# Task:
Please answer from the message about Postfix TLS logging below: what does the writer say setting smtp_tls_loglevel = 1 reports?

# Selected extract:
___

Hi Wietse,

Thanks for the quick response.
Just tried it:  smtp_tls_loglevel = 1 tells me the cipher used, but not
really anything on the certificate (fingerprint/digest or serial-#/issuer
not visible)
Even smtp_tls_loglevel = 4 doesn't show that in an obvious way :(

What did you have in mind with "can be extracted from mail delivery logfile
records" ?

Also, doing "openssl s_client" or alike after the transmission 
- has the risk that an attacker (e.g. MITM) would not show the same
certificate anymore and
- basically duplicates the TLS handshake load on the sending server

Would it be hard to have the *real certificate* used written into mysql or
alike?
Would that be a big patch to the postfix sources?

___

# Information given:
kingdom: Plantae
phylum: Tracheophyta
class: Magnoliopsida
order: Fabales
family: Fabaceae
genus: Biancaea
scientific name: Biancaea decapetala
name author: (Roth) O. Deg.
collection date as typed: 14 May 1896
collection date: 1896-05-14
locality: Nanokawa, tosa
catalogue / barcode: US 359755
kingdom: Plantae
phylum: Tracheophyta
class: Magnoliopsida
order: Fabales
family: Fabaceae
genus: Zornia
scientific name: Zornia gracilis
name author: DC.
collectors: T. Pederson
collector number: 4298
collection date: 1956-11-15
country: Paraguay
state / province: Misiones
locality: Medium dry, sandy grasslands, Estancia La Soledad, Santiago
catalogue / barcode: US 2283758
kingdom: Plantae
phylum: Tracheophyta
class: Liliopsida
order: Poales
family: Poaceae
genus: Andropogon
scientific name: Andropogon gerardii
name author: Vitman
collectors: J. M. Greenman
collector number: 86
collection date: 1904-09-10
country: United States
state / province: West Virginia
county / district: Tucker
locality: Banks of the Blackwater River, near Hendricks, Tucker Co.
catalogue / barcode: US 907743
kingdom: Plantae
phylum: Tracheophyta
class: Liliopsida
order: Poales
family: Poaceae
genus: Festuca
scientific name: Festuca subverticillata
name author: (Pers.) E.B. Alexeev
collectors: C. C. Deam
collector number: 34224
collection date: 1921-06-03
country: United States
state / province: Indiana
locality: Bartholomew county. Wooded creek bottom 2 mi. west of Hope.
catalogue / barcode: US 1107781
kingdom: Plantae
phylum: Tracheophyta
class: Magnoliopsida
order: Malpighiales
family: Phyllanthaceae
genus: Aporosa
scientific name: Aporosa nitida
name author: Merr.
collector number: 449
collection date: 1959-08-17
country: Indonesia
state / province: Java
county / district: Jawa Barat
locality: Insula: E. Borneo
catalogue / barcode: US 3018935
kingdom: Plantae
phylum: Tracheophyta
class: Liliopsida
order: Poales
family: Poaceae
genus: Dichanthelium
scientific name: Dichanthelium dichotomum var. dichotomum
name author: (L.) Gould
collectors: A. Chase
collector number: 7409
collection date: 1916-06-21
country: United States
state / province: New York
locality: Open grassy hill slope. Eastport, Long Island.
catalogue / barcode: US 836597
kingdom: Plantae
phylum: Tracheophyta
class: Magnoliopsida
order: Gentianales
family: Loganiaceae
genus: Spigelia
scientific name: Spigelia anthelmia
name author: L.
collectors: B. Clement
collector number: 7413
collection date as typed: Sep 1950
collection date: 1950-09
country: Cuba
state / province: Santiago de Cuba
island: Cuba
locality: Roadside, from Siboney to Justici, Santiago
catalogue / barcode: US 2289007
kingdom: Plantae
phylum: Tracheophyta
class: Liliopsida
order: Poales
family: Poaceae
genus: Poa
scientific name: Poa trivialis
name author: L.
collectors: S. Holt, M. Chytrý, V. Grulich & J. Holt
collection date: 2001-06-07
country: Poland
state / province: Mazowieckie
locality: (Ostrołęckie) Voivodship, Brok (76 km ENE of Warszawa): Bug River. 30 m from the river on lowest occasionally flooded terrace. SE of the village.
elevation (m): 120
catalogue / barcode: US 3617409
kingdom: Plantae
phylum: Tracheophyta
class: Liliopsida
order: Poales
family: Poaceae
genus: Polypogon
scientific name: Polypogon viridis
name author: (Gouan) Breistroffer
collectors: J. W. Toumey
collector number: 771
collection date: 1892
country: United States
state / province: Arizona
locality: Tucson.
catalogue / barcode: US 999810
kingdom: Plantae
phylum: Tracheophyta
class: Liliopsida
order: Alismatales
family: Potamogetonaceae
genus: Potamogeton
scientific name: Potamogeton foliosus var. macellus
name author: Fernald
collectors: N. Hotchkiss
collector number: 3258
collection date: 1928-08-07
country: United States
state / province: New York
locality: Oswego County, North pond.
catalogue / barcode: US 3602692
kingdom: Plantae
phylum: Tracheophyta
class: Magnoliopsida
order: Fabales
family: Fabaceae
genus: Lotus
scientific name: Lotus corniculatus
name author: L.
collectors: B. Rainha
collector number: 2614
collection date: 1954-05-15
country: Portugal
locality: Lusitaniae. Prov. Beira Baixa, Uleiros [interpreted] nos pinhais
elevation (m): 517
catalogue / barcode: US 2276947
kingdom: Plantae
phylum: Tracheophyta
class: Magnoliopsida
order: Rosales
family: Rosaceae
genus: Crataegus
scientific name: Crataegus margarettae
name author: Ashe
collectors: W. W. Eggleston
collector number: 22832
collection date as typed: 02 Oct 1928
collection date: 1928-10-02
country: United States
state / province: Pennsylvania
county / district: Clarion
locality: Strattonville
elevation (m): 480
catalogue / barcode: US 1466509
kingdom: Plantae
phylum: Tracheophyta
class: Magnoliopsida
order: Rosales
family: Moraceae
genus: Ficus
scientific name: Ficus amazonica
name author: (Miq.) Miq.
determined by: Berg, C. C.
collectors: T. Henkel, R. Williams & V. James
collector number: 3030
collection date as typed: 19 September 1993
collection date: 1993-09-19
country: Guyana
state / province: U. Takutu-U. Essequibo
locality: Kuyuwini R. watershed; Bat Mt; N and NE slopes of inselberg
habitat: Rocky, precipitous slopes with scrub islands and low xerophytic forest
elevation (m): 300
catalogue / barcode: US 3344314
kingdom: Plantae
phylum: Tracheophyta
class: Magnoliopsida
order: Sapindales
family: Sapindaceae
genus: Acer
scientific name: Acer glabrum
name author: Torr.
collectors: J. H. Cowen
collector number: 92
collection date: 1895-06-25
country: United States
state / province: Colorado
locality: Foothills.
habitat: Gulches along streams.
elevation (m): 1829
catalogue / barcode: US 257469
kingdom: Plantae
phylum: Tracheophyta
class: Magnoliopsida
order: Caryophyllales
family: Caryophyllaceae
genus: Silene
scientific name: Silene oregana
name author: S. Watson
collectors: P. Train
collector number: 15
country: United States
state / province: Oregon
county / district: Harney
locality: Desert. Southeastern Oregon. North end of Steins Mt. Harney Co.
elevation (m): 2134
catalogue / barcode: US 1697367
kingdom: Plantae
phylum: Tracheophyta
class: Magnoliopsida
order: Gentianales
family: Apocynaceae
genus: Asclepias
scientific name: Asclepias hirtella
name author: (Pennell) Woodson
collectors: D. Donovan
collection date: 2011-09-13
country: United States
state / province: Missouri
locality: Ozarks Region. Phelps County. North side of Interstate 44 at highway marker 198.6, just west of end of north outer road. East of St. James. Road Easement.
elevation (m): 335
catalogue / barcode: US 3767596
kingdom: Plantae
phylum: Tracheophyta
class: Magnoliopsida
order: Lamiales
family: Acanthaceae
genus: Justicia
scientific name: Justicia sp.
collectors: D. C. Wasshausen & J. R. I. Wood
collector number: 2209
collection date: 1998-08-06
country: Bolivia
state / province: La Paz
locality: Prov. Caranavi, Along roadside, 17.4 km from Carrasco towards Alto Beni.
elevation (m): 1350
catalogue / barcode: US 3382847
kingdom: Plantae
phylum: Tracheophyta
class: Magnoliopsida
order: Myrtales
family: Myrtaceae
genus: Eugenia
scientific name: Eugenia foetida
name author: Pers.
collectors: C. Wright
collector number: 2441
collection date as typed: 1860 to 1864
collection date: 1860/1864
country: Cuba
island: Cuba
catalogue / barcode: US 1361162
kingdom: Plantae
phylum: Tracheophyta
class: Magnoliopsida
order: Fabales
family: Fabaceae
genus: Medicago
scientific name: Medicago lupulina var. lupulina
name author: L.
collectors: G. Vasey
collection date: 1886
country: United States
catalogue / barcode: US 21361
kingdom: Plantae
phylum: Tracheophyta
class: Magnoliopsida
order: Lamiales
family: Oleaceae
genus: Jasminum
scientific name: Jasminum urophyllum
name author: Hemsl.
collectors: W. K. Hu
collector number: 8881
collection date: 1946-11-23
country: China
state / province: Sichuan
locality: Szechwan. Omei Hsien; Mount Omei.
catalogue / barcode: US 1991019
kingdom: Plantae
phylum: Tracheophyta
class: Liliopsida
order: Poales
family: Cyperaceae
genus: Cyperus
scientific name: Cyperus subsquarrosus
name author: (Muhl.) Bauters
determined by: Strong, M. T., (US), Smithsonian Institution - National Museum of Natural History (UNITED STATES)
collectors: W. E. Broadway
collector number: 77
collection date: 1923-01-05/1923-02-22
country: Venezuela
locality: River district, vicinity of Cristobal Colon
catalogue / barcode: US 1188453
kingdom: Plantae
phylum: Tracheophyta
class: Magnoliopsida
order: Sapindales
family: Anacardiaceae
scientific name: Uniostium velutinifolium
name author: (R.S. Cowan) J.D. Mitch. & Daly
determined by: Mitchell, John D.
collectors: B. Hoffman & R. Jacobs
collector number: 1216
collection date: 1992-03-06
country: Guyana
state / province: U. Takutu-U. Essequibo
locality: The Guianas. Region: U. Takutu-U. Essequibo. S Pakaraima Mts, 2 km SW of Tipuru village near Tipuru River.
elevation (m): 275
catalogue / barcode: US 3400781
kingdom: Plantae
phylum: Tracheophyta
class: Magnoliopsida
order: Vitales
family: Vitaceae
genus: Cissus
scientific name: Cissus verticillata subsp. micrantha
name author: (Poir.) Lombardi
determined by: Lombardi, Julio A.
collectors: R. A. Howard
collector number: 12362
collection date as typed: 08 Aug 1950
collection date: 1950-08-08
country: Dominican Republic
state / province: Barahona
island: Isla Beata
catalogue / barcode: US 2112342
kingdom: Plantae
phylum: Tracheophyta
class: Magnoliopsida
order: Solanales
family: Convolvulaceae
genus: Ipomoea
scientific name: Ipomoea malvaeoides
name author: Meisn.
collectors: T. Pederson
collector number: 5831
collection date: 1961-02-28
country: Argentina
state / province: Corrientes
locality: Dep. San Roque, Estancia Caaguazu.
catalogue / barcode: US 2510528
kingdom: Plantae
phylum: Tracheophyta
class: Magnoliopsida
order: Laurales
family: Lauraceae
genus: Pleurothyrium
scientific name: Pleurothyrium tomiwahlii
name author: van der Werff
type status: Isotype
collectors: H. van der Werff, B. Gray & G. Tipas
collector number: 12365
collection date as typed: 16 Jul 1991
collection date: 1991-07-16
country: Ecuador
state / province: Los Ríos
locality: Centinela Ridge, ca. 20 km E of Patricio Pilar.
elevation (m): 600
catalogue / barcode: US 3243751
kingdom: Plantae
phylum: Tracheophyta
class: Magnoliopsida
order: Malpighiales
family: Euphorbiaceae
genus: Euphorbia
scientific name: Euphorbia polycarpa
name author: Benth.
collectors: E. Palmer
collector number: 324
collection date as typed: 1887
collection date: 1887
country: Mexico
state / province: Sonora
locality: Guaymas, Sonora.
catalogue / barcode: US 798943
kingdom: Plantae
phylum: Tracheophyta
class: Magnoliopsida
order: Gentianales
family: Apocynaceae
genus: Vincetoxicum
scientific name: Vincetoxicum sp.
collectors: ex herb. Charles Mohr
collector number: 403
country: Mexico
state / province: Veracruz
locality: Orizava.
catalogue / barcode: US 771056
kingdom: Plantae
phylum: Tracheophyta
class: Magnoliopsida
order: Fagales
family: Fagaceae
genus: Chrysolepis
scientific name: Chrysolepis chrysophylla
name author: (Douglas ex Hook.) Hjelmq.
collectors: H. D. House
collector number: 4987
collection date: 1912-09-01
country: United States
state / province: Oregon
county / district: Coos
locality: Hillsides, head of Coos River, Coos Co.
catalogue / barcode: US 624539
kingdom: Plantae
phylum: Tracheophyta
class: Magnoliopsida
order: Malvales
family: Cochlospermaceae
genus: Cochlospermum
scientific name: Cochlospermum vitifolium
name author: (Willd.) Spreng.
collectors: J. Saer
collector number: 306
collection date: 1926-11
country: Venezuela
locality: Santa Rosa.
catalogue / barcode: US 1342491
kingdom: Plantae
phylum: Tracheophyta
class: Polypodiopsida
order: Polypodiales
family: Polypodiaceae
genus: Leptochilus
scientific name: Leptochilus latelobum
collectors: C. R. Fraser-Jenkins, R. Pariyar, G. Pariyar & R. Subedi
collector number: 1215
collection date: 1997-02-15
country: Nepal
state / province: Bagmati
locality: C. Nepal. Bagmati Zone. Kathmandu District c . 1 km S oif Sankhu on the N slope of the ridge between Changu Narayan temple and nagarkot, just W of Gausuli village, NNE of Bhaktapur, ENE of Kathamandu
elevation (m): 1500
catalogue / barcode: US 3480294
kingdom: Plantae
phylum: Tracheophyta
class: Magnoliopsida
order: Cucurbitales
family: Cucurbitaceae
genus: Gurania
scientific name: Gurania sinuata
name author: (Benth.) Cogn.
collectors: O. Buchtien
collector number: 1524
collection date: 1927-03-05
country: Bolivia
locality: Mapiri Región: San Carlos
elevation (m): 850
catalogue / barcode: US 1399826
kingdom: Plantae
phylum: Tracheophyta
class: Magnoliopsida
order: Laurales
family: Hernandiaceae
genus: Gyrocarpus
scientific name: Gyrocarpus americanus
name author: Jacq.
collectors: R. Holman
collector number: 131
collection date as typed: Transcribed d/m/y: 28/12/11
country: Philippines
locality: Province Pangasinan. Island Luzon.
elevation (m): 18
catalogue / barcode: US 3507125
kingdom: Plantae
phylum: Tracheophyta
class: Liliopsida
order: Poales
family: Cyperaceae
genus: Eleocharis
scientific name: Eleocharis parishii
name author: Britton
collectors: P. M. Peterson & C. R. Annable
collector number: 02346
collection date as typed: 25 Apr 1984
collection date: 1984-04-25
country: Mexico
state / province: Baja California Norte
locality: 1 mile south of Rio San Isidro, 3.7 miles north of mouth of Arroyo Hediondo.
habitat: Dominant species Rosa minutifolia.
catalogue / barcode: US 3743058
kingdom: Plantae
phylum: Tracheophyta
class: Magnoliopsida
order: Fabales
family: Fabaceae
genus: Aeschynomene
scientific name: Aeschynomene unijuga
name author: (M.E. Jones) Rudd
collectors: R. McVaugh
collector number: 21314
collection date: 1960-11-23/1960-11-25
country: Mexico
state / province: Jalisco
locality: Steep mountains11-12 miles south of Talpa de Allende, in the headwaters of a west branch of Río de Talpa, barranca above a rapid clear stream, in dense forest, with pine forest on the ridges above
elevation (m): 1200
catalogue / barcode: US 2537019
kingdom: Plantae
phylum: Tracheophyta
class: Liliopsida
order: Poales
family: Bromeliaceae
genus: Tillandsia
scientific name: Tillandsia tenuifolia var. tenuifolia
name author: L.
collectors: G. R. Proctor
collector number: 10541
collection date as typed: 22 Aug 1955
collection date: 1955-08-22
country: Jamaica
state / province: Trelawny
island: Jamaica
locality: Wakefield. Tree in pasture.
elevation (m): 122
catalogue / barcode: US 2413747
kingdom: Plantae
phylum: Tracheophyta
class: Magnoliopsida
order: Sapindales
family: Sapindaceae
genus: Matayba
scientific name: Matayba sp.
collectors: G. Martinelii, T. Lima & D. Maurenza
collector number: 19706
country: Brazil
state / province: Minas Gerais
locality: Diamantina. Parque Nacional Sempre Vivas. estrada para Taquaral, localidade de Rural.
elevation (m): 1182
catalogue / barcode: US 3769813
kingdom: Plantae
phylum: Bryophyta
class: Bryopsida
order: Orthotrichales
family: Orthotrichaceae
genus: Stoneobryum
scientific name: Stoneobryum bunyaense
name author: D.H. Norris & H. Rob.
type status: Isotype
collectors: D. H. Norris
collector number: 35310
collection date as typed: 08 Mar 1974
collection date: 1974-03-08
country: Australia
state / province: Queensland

___

# Exercise result:
It reports the cipher used, but not really anything about the certificate.